Neues Verfahren ermöglicht gezieltes Vergessen von Entitäten in Sprachmodellen
Sprachmodelle wie GPT-4 können unbeabsichtigt sensible, urheberrechtlich geschützte oder schädliche Informationen aus ihren Trainingsdaten behalten. Um dieses Risiko zu minimieren, wird das Konzept des „entity‑level unlearning“ eingesetzt, bei dem sämtliche Kenntnisse zu einer bestimmten Entität entfernt werden, während die generelle Leistungsfähigkeit des Modells erhalten bleibt.
Traditionelle Ansätze zum Unlearning setzen häufig auf vollständiges Fein‑Tuning des Modells oder auf promptbasierte Interventionen. Diese Methoden sind jedoch rechenintensiv und können bei paraphrasierten Anfragen unzuverlässig werden. Model‑Editing hat sich als effizientere Alternative etabliert, doch bisher konzentrierten sich die Techniken auf einzelne Instanzen, nicht auf das komplette Vergessen einer Entität.
In der vorliegenden Arbeit wird ein neues „Consistency‑Aware Editing“ (CAE)-Framework vorgestellt. CAE sammelt eine Vielzahl von Prompt‑Varianten zu einer Ziel‑Entität – darunter Attribute, Beziehungen und adversariale Paraphrasen – und lernt gleichzeitig eine Low‑Rank‑Aktualisierung. Ein Konsistenz‑Regulär sorgt dafür, dass die Bearbeitungsrichtungen über alle Prompts hinweg ausgerichtet sind, was zu einem robusten und umfassenden Vergessen führt, ohne gleichzeitig andere Wissensbereiche zu beeinträchtigen.

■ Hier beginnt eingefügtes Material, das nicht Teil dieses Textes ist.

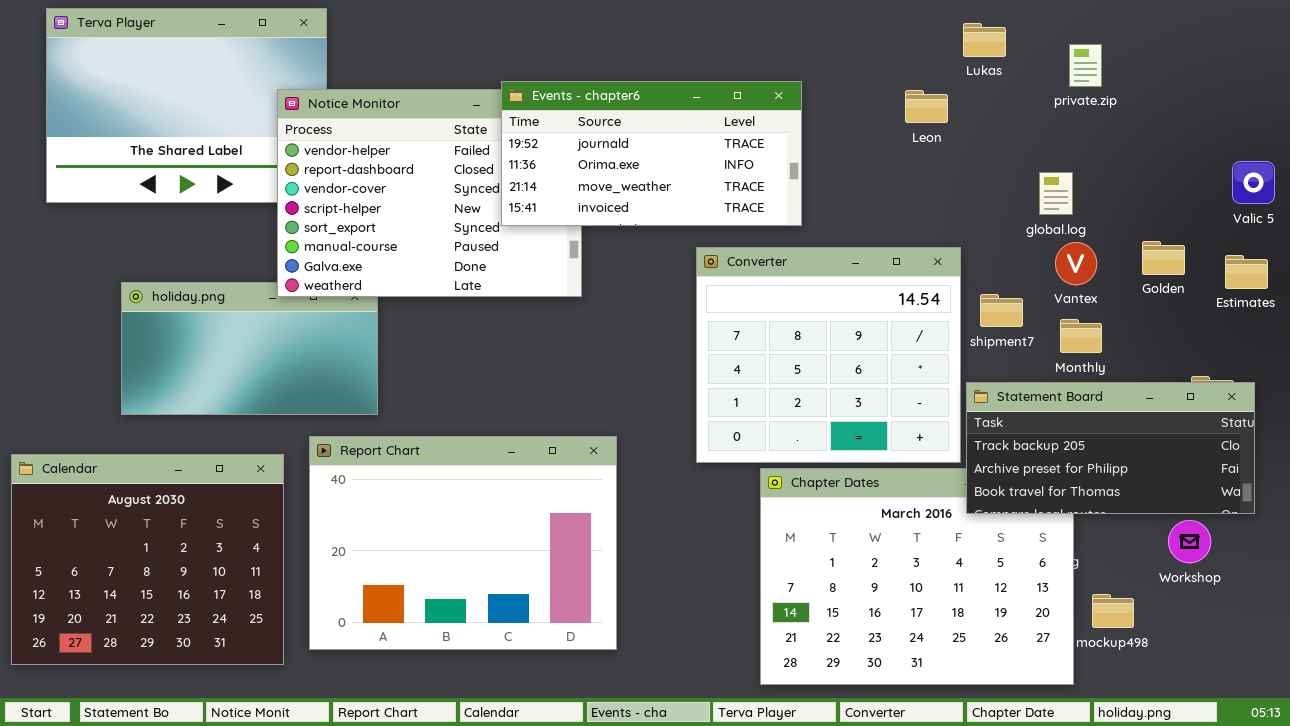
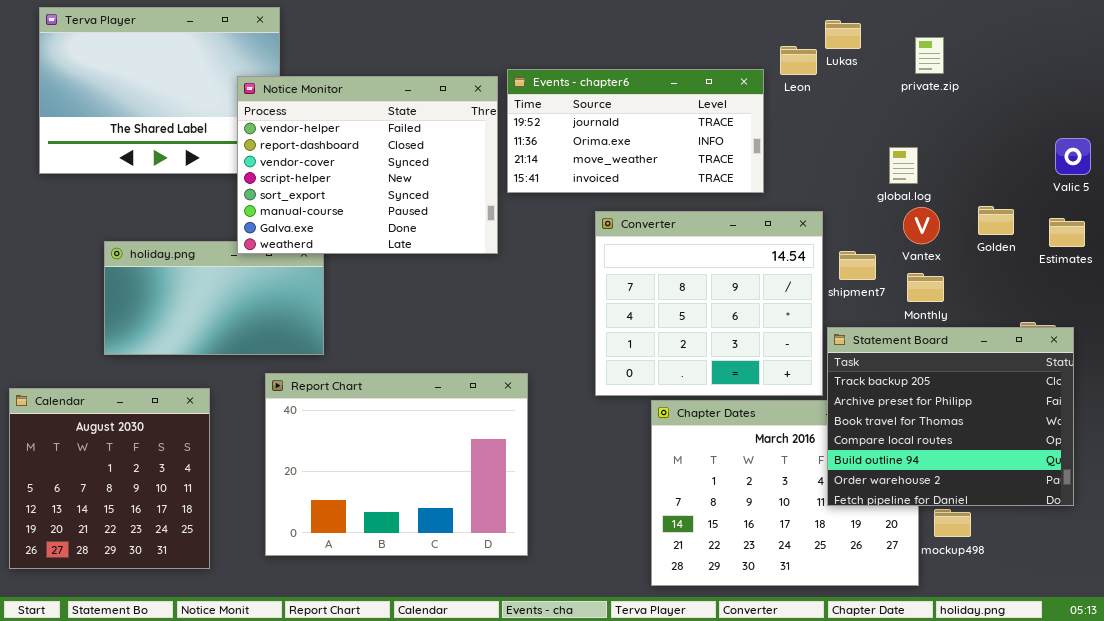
Events - chapter6: [501,81,802,226] -> [507,69,764,193], moved
Leon: [905,90,948,123] -> [780,46,817,75], moved
Statement Board: [966,382,1255,514] -> [827,327,1074,506], resized
Calendar: [11,454,284,665] -> [9,388,210,569], resized

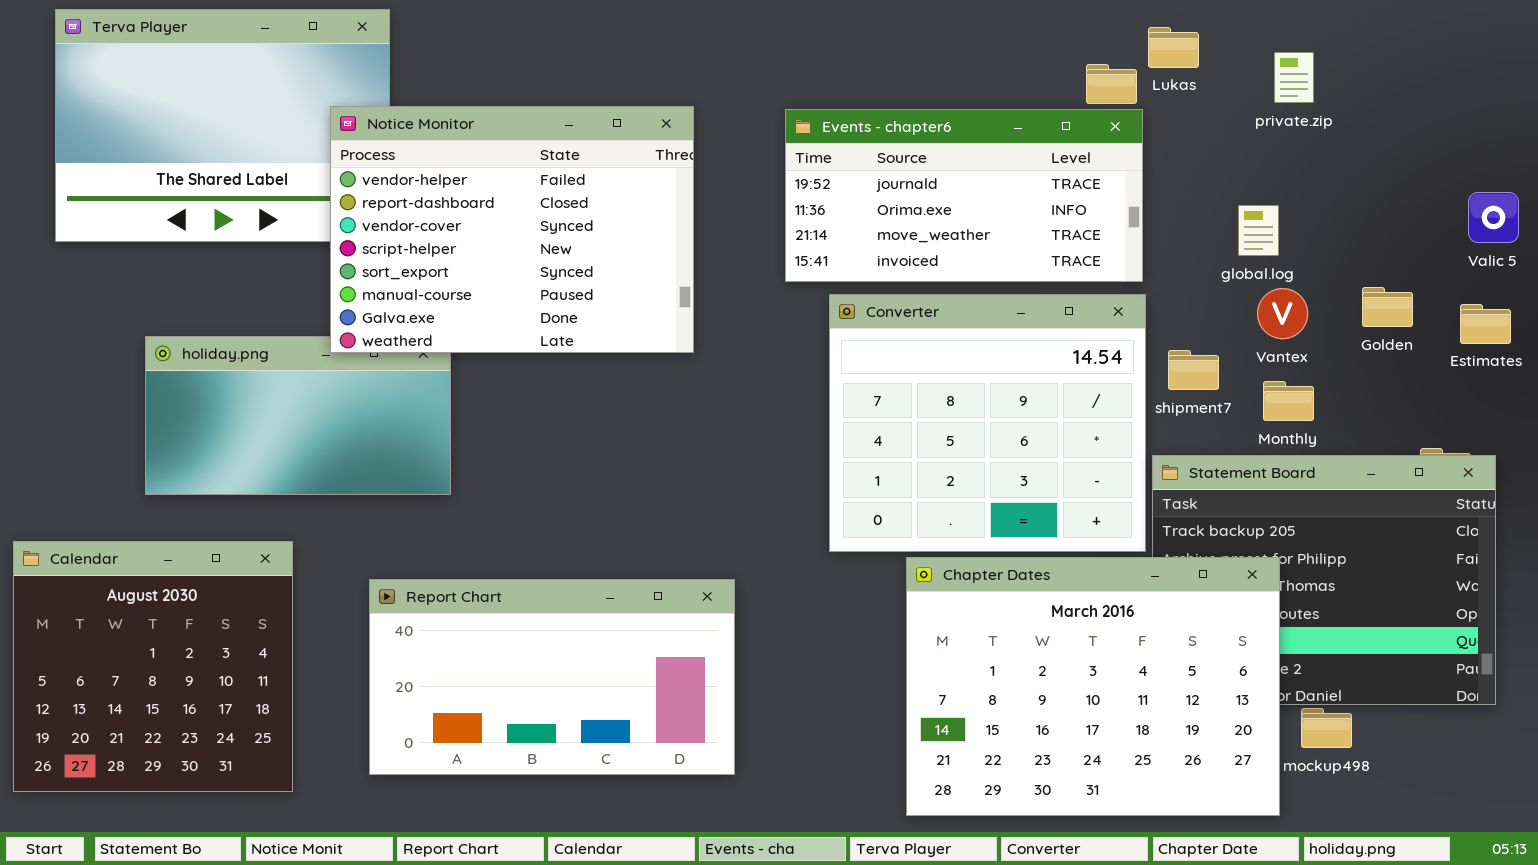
Events - chapter6: [507,69,764,193] -> [785,109,1143,282], moved
Report Chart: [265,373,528,556] -> [369,579,735,775], resized
Chapter Dates: [651,400,919,586] -> [906,557,1280,816], raised

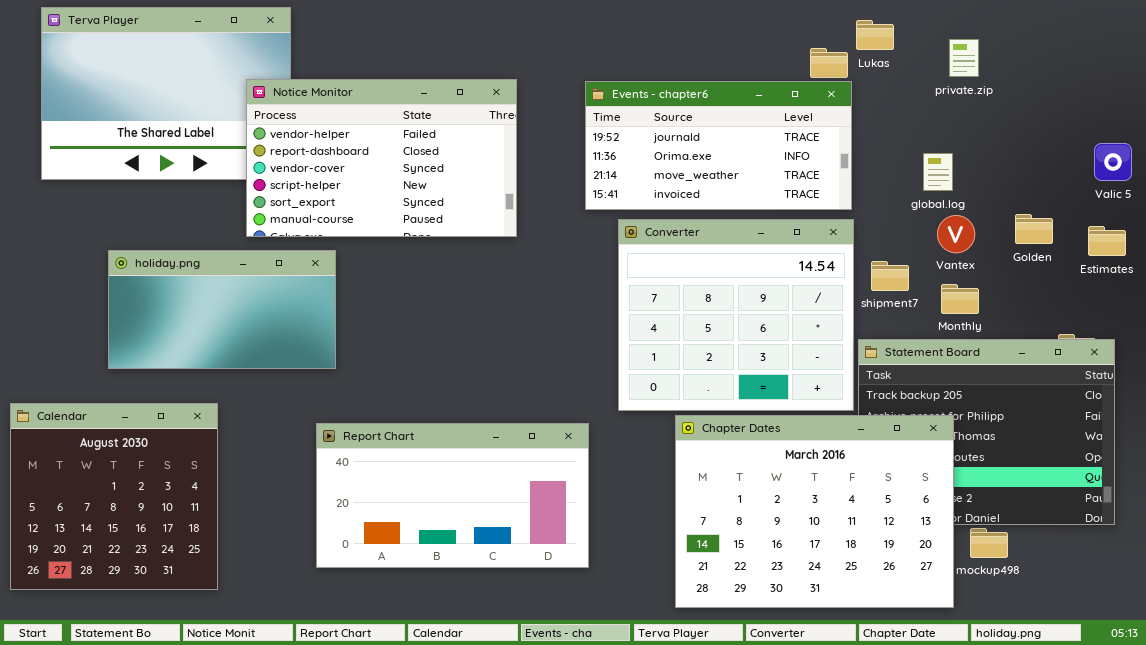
Notice Monitor: [330,106,694,353] -> [246,79,517,237], resized
Report Chart: [369,579,735,775] -> [316,423,589,568], moved

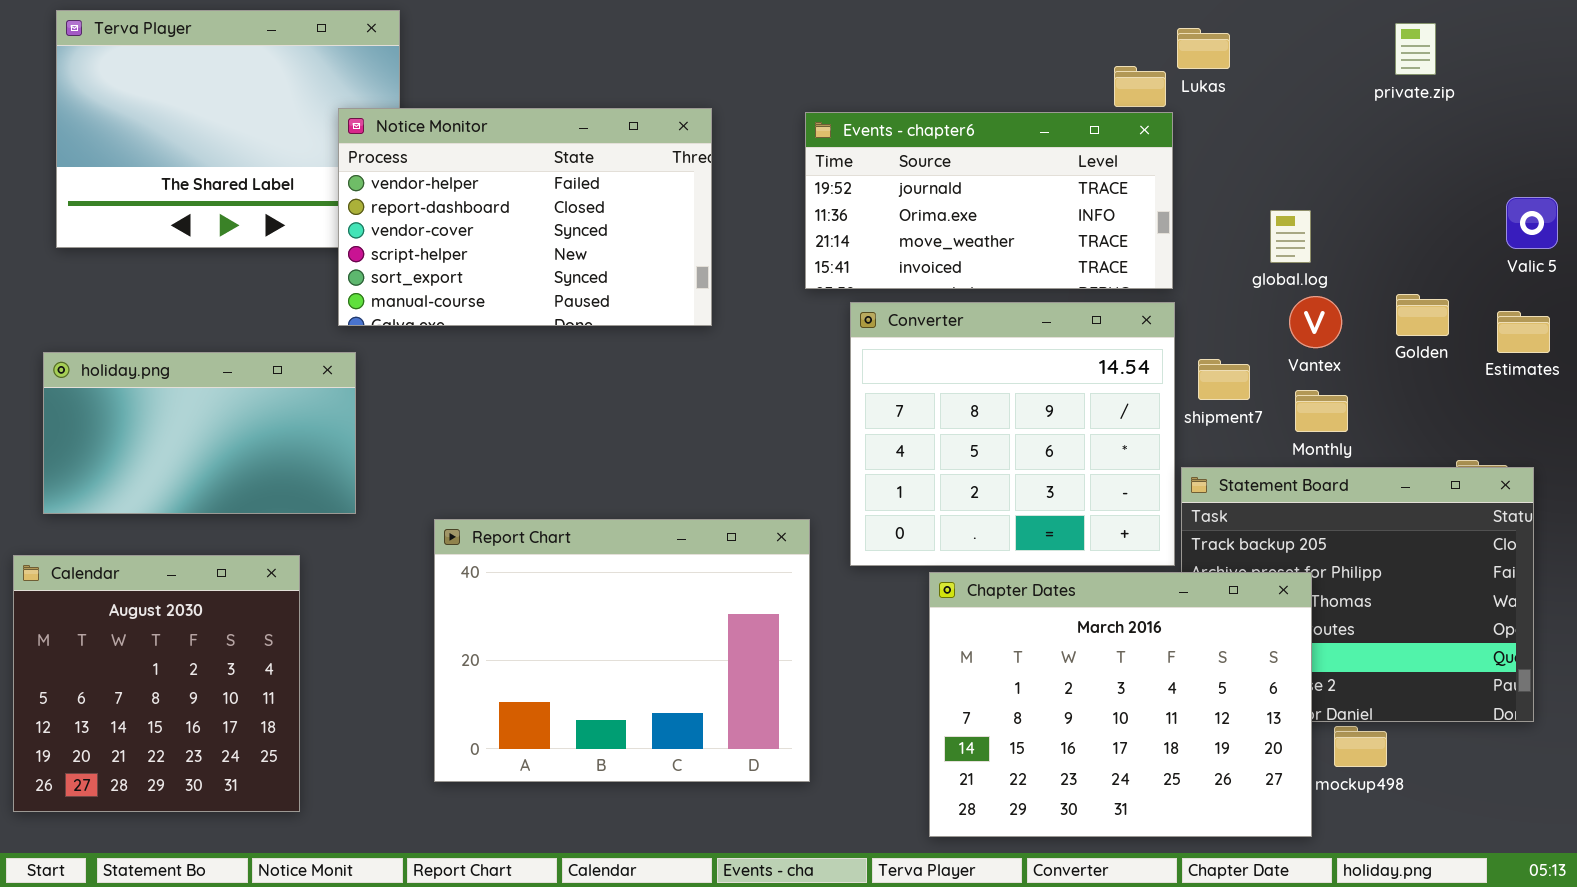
private.zip: [949,39,979,77] -> [1395,23,1436,75], moved
holiday.png: [108,250,336,369] -> [43,352,356,514], moved
Report Chart: [316,423,589,568] -> [434,519,810,782], resized

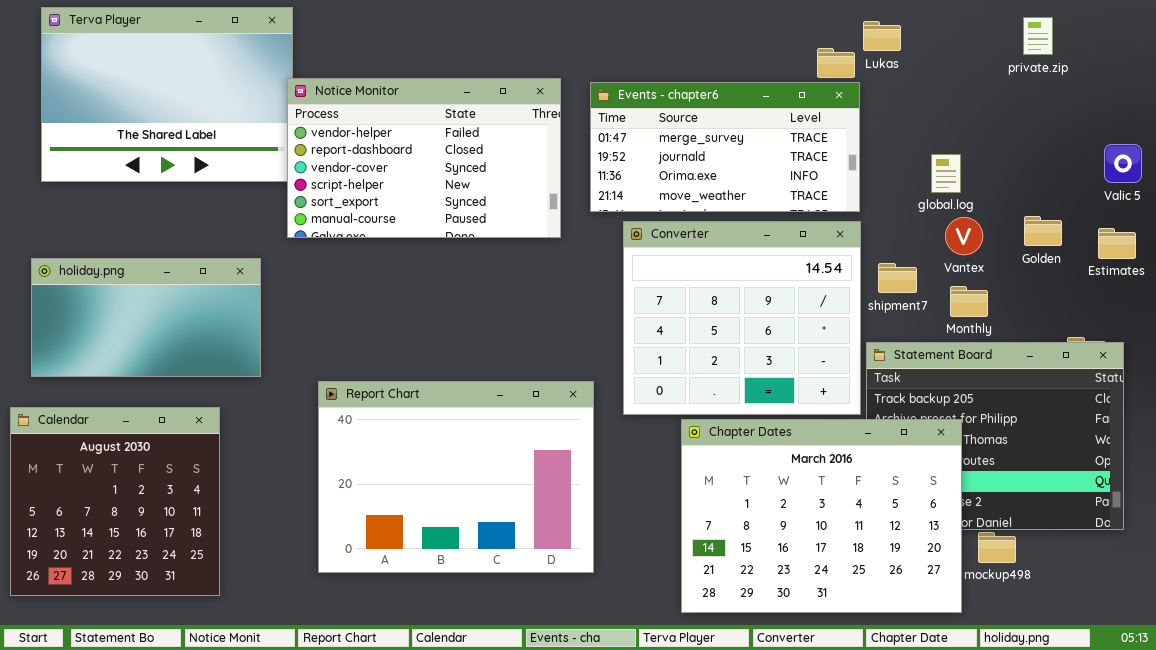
Notice Monitor: [338,108,712,326] -> [287,78,561,238], moved
Events - chapter6: [805,112,1173,289] -> [590,82,860,212], scrolled up 1 row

Die Autoren untersuchen zudem, wo im Modell die Informationen zu unterschiedlichen Entitäten gespeichert sind und wie viele diverse Prompts für ein erfolgreiches Unlearning erforderlich sind. Auf zwei anspruchsvollen Benchmarks demonstriert CAE seine Effektivität und Effizienz, was einen wichtigen Schritt in Richtung verantwortungsvoller KI‑Entwicklung darstellt.